▸ Text segment:
-=-=-

24

Stephen Toub blogged that

Both SynchronizationContext and TaskScheduler are abstractions that represent a “scheduler”, something that you give some work to, and it determines when and where to run that work. There are many different forms of schedulers. For example, the ThreadPool is a scheduler: you call ThreadPool.QueueUserWorkItem to supply a delegate to run, that delegate gets queued, and one of the ThreadPool’s threads eventually picks up and runs that delegate. Your user interface also has a scheduler: the message pump.

So System.Reactive.Concurrency.EventLoopScheduler, Dispatcher, ThreadPool, TaskScheduler, SyncrhonizationContext, and IScheduler implementations of Reactive Extensions are all "schedulers" in that sense.

What is the difference between them?

Why were they all necessary? I think I get EventLoop, Dispatcher, ThreadPool. IScheduler are also well explained.
But TaskScheduler and SyncrhonizationContext still not clear to me.

Stephen Cleary's excellent article explains SyncrhonizationContext, and I think I get it. Why then we needed TaskScheduler, is not clear.

Please explain or point to a source.

-=-=-

▸ Data for review:
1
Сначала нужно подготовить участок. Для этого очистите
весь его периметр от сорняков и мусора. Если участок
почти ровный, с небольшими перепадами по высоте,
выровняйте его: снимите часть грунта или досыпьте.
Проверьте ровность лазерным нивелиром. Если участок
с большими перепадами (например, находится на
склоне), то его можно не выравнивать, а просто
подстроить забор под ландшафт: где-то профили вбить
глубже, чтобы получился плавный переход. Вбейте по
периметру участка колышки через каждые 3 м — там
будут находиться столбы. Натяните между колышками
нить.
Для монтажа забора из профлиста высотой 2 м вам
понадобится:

-=-=-

▸ What is being asked: Copy out the post above that compares TaskScheduler and SynchronizationContext in full, word for word, from its first line to its last.

▸ Expected answer:
24

Stephen Toub blogged that

Both SynchronizationContext and TaskScheduler are abstractions that represent a “scheduler”, something that you give some work to, and it determines when and where to run that work. There are many different forms of schedulers. For example, the ThreadPool is a scheduler: you call ThreadPool.QueueUserWorkItem to supply a delegate to run, that delegate gets queued, and one of the ThreadPool’s threads eventually picks up and runs that delegate. Your user interface also has a scheduler: the message pump.

So System.Reactive.Concurrency.EventLoopScheduler, Dispatcher, ThreadPool, TaskScheduler, SyncrhonizationContext, and IScheduler implementations of Reactive Extensions are all "schedulers" in that sense.

What is the difference between them?

Why were they all necessary? I think I get EventLoop, Dispatcher, ThreadPool. IScheduler are also well explained.
But TaskScheduler and SyncrhonizationContext still not clear to me.

Stephen Cleary's excellent article explains SyncrhonizationContext, and I think I get it. Why then we needed TaskScheduler, is not clear.

Please explain or point to a source.